With the first one you can be more permissive on plugin setting for example you can configure ublock and other plugins on per-domain basis, allowing javascript and http. On the second, instead, you should be very strict, allowing connections and scripts only from the domain of the website. In addition you should always clear all cookies at the end of the session.
In order to create a different profile, you can create a new empty one.

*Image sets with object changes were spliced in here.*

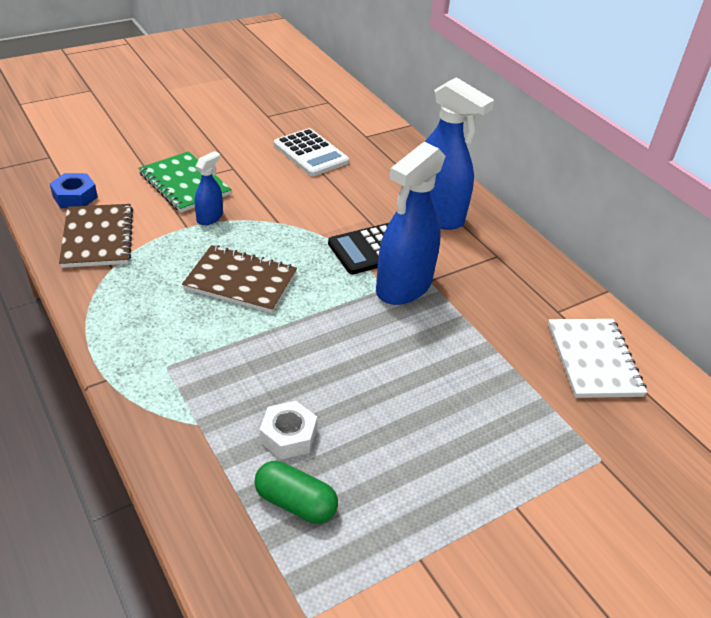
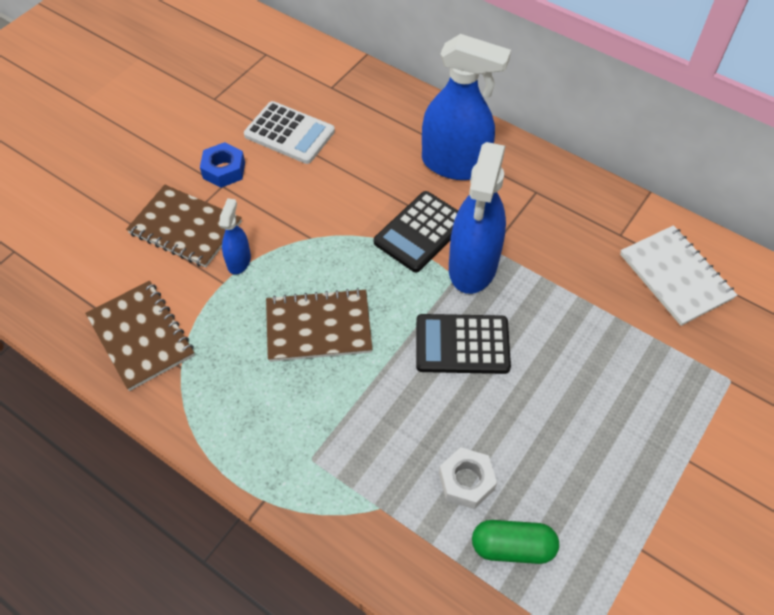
camera: 20 degrees left, 15 degrees up
blue nut [50,173,98,208] -> blue nut moved to [200,142,245,188]
green notebook [138,151,232,213] -> brown notebook [126,185,242,268]
none -> black calculator [416,314,511,374]

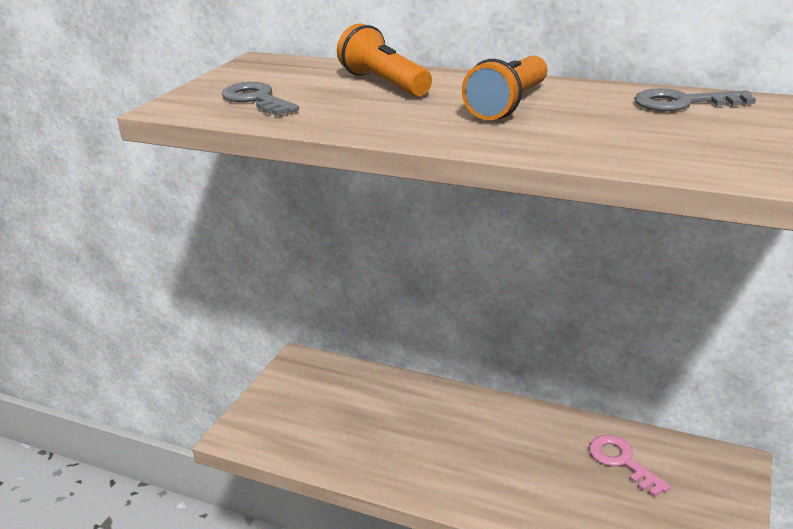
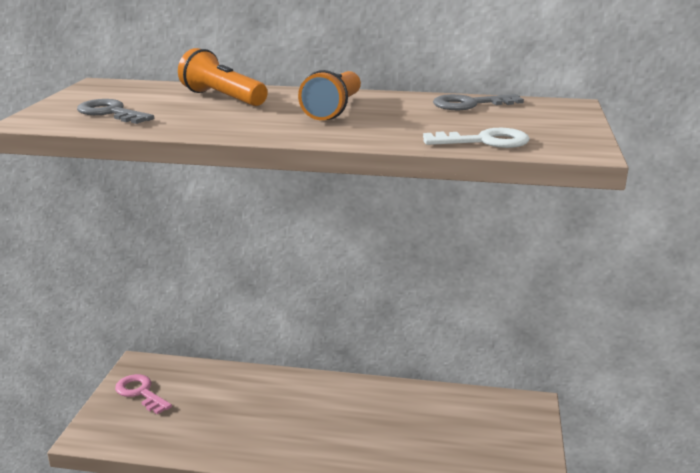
camera: 15 degrees left, 5 degrees down
pink key [589,435,671,497] -> pink key moved to [115,374,172,414]
none -> white key [423,128,530,148]

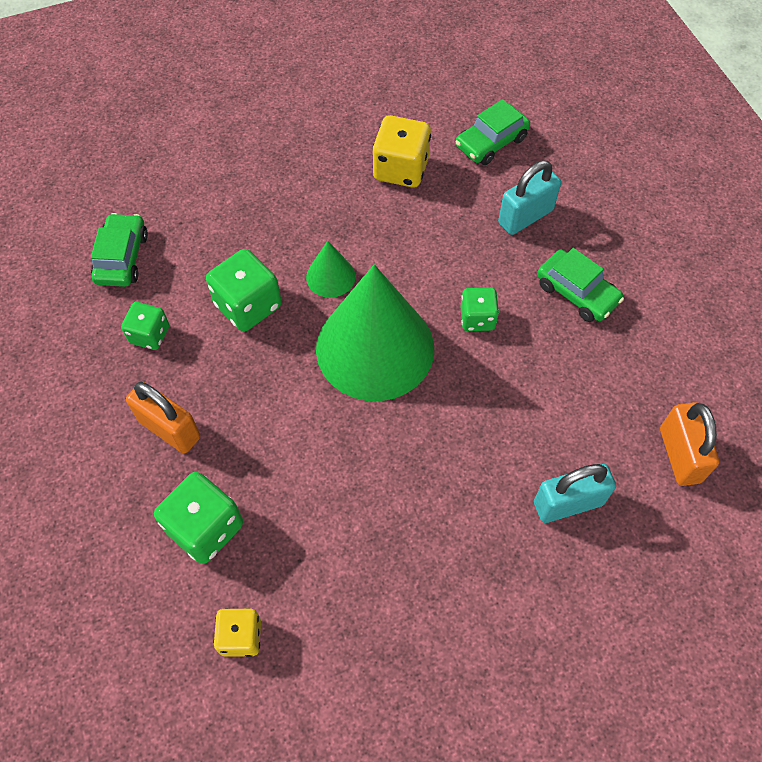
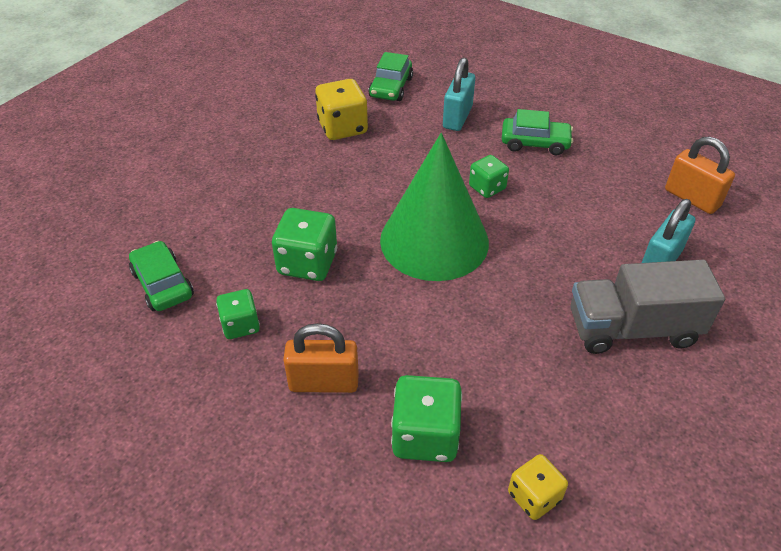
camera: 35 degrees left, 15 degrees down
green cone [306,241,356,298] -> none
none -> grey truck [571,260,725,354]

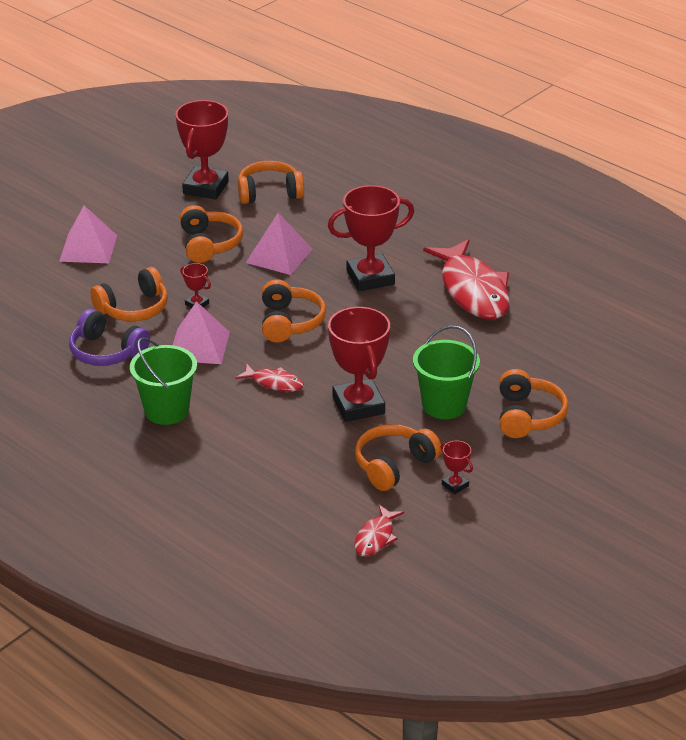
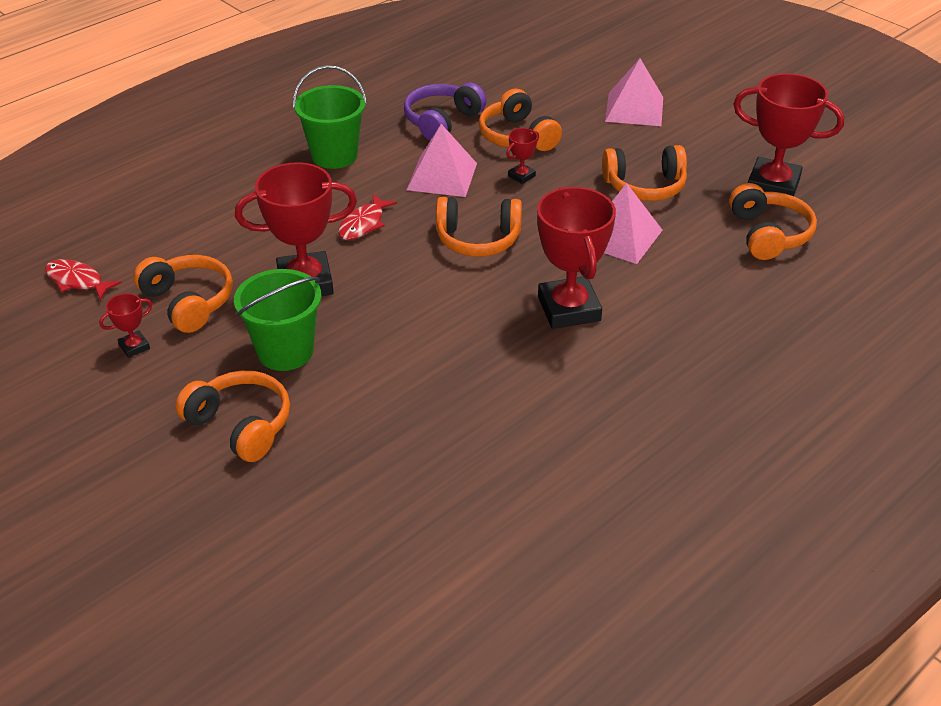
camera: 95 degrees right, 5 degrees up
red fish [423,239,510,319] -> none
orange headphones [499,369,568,438] -> orange headphones turned 150 degrees counterclockwise [175,371,290,462]

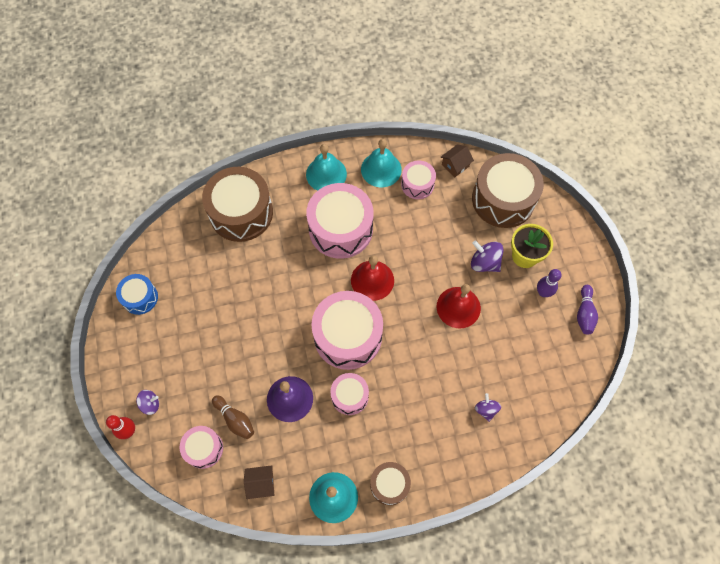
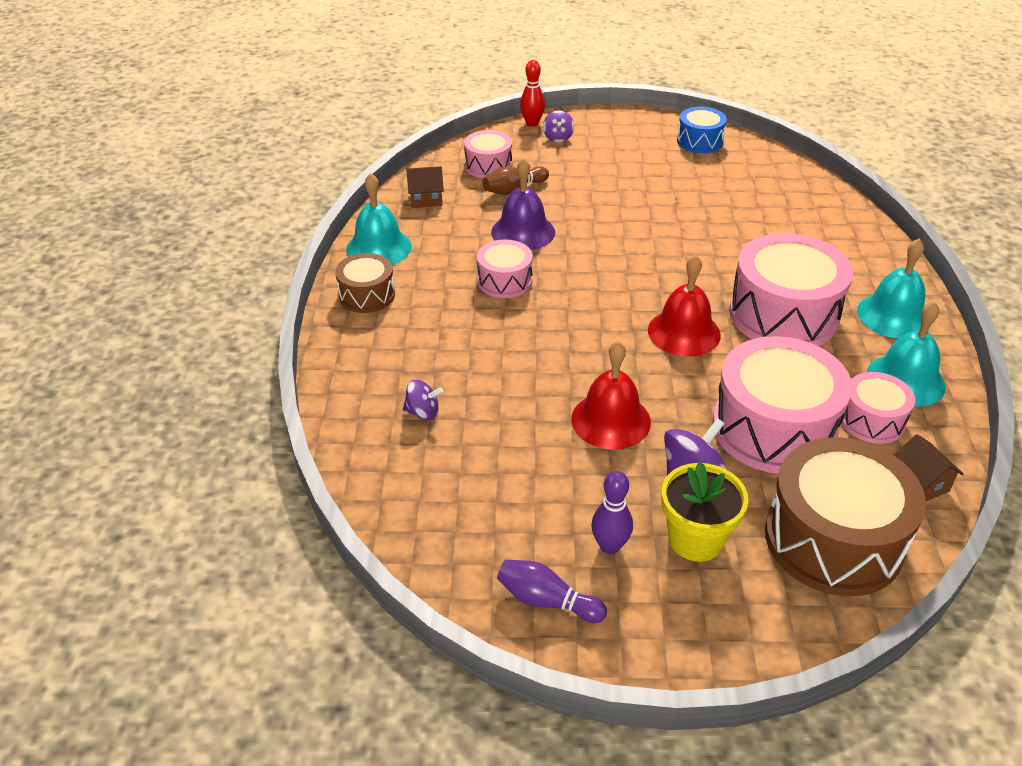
camera: 105 degrees right, 25 degrees down
brown drum [202,167,273,242] -> none
brown house [244,465,275,499] -> brown house turned 75 degrees clockwise [406,166,444,208]
pink drum [312,291,383,370] -> pink drum moved to [713,336,852,474]

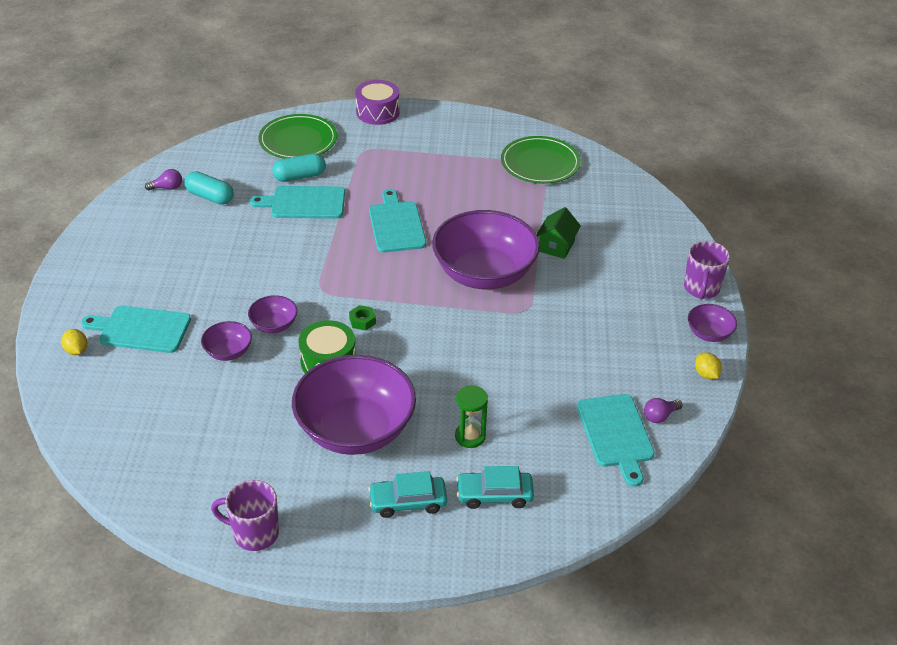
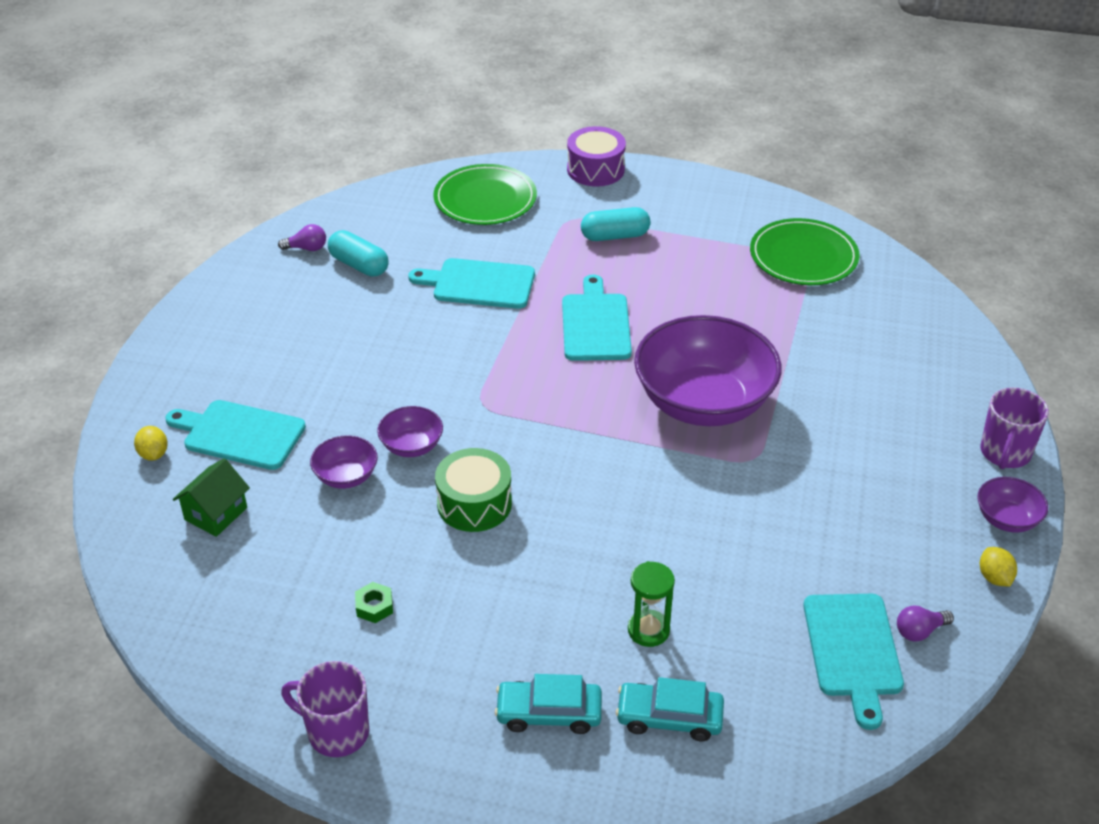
camera: 10 degrees right, 0 degrees up
turquoise capsule [272,153,326,182] -> turquoise capsule moved to [581,207,650,241]
purple bowl [292,355,416,455] -> none
green nut [349,305,376,330] -> green nut moved to [355,582,393,623]
green house [536,207,581,259] -> green house moved to [173,458,250,537]

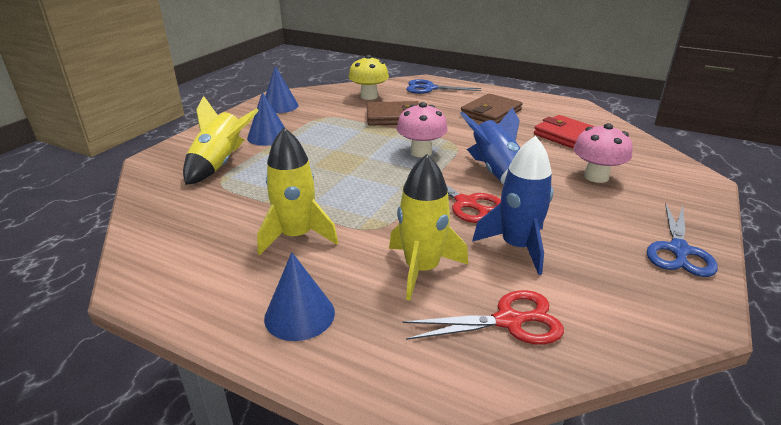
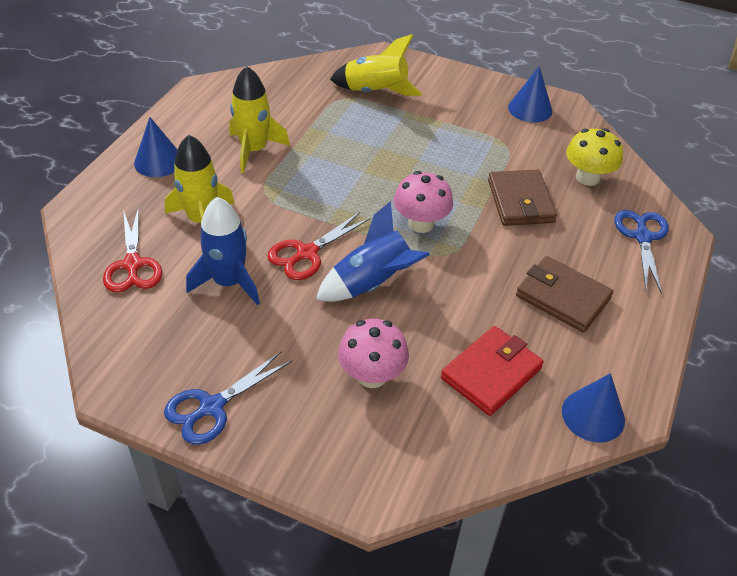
camera: 85 degrees right, 15 degrees up
blue cone [247,92,285,146] -> blue cone moved to [562,373,625,443]
blue scissors [647,203,718,277] -> blue scissors turned 60 degrees counterclockwise [164,352,292,445]

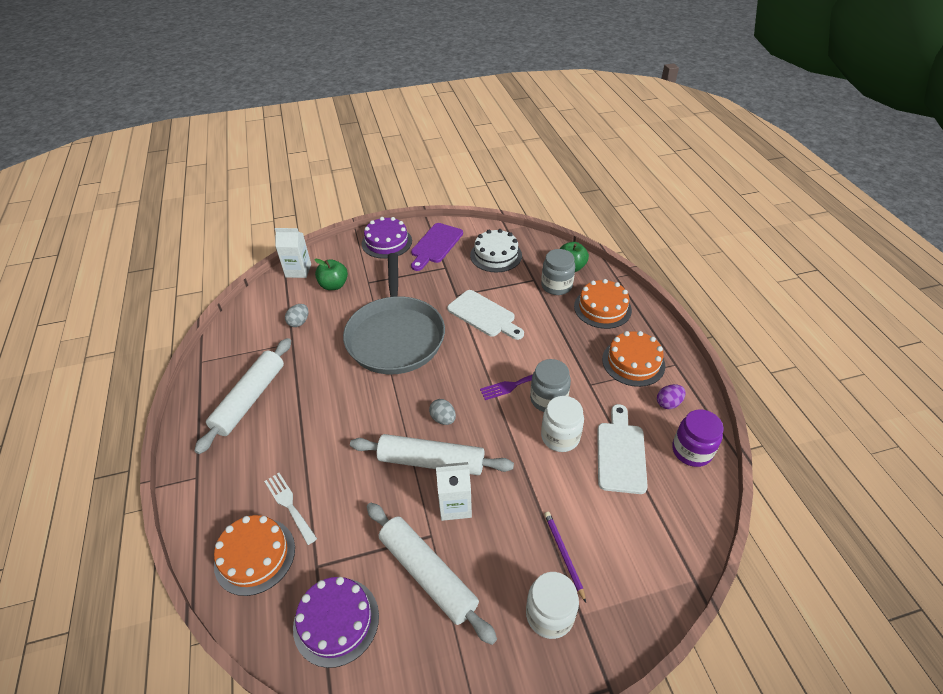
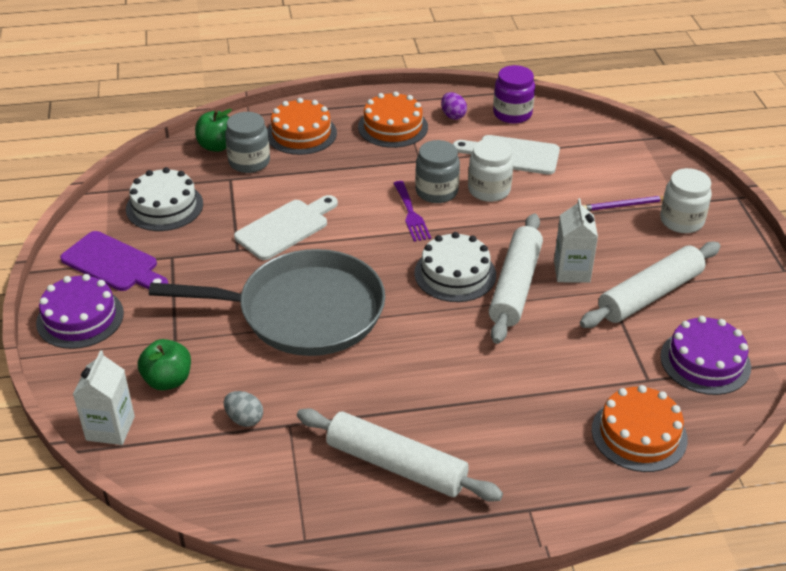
camera: 85 degrees left, 5 degrees down
white fork [264,473,317,545] -> none
grey egg [429,399,456,425] -> white cake [414,232,496,302]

To accomplish this you can access typing the following command into a free tab of firefox:
about:profiles
you can also copy the configuration by copying all files into the “root” directory of the profile. In such a way you can reproduce (by duplication) the existing profile before going to customize it.
The use of different profiles is important because makes possible to achieve the following results:
- isolate one profile from another. You can have a profile for social interaction and you can keep it separate from the one you use for work (as an example);
- you can configure a profile to be stronger and another to be less strict depending on informations you are going to view and use on each of them;
VPN
Another tool you can use is a vpn. A vpn is a virtual private network which makes possible to hide your navigation contents to your internet service provider. Infact the software makes an encrypted connection to the vpn server and then all the navigation packets go out from that connection and fully encrypted.
This is very useful because your provider cannot know where you are navigating and cannot collect informations about your sessions. However it is very important to choose correctly your vpn provider in order to avoid to be spied by this one. Infact many vpn provider are not serious and can log and sell connections log. Such providers are absolutely to be avoided.